Reputation: 145
I'm trying to use Spark localy in my machine and I was able to reproduce the tutorial at:
However, when I try to use Hive I get the following error:
Error in value[3L] : Spark SQL is not built with Hive support
The code:
## Set Environment variables
Sys.setenv(SPARK_HOME = 'F:/Spark_build')
# Set the library Path
.libPaths(c(file.path(Sys.getenv('SPARK_HOME'), 'R','lib'),.libPaths()))
# load SparkR
library(SparkR)
sc <- sparkR.init()
sqlContext <- sparkRHive.init(sc)
sparkR.stop()
First I suspected that it was the pre-built version of Spark, then I tried to build my own using Maven, which took almost an hour:
mvn -Pyarn -Phadoop-2.6 -Dhadoop.version=2.6.0 -Phive -Phive-thriftserver -DskipTests clean package.
However, the error persists.
Upvotes: 3
Views: 585
Reputation: 1
We had the same problem but we could not simply move to linux.
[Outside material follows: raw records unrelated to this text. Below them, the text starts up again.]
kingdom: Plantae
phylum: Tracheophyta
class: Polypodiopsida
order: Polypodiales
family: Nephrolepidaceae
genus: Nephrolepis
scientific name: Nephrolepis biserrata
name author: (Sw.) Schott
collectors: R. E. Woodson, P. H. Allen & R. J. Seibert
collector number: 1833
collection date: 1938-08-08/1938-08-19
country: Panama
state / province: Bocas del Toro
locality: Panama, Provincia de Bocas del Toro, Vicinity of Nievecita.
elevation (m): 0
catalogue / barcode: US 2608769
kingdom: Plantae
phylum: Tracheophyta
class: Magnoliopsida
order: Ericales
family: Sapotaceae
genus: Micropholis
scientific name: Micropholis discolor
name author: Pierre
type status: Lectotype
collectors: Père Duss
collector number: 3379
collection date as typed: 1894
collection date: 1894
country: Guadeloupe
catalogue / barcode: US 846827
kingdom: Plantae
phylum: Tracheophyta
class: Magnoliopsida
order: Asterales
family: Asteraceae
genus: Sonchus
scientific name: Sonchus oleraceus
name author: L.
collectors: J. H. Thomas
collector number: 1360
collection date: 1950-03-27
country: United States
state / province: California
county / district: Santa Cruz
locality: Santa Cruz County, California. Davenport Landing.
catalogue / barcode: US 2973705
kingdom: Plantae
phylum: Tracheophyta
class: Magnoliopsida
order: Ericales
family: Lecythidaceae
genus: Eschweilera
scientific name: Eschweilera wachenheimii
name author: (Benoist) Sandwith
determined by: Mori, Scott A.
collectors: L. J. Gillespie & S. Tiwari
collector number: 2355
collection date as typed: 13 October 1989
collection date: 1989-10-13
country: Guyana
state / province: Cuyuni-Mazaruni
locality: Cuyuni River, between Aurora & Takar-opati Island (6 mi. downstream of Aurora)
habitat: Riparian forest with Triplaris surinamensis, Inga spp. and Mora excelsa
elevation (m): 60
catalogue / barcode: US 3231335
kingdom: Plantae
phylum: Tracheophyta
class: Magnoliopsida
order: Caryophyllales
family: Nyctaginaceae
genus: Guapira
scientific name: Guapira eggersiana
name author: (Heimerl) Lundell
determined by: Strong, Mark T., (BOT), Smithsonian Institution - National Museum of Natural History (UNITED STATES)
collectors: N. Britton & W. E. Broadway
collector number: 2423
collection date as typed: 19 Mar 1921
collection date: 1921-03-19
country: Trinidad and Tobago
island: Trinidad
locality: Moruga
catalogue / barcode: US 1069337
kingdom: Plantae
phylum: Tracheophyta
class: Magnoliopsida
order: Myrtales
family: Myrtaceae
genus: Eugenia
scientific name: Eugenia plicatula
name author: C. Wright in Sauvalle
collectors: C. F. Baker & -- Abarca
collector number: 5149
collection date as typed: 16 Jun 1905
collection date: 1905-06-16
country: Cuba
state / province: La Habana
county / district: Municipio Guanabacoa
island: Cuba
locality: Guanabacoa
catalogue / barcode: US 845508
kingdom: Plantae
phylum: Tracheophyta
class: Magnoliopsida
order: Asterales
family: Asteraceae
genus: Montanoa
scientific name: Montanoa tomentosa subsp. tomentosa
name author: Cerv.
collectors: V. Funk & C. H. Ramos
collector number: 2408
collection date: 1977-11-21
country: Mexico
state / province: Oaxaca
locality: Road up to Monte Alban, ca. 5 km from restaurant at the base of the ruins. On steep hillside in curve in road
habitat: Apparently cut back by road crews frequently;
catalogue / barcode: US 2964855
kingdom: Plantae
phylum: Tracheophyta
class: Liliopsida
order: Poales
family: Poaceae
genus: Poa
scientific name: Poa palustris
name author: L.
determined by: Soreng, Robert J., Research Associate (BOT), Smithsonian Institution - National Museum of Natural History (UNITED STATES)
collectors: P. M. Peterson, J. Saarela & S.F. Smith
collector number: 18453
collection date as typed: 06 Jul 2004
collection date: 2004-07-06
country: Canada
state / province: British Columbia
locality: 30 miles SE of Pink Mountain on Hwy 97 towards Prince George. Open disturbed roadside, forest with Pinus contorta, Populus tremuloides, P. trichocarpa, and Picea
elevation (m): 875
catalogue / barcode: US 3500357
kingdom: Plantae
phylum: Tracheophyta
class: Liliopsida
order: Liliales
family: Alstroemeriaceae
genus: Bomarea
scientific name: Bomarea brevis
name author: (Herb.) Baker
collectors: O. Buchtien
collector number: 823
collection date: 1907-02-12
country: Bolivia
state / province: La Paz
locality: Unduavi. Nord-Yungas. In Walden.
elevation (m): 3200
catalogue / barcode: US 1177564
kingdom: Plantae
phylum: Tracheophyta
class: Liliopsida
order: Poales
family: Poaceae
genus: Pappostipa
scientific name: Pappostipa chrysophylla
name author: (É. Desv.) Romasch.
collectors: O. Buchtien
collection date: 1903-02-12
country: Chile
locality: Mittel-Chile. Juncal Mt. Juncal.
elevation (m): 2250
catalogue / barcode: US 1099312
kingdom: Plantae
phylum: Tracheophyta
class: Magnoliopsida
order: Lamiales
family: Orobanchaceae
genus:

After a while we found this page spark on windows and we came up with the following solution:
Create a file named hive-site.xml and write in it:
<configuration>
<property>
<name>hive.exec.scratchdir</name>
<value>C:\tmp\hive</value>
<description>Scratch space for Hive jobs</description>
</property>
</configuration>
winutils.exe chmod -R 777 C:\tmp\hive
This solved the problem on our windows machine where we can now run SparkR with hive support.
Upvotes: 0
Reputation: 60319
If you just followed the tutorial's instructions, you simply do not have Hive installed (try hive
from the command line)... I have found that this is a common point of confusion for Spark beginners: "pre-built for Hadoop" does not mean that it needs Hadoop, let alone that it includes Hadoop (it does not), and the same holds for Hive.
Upvotes: 1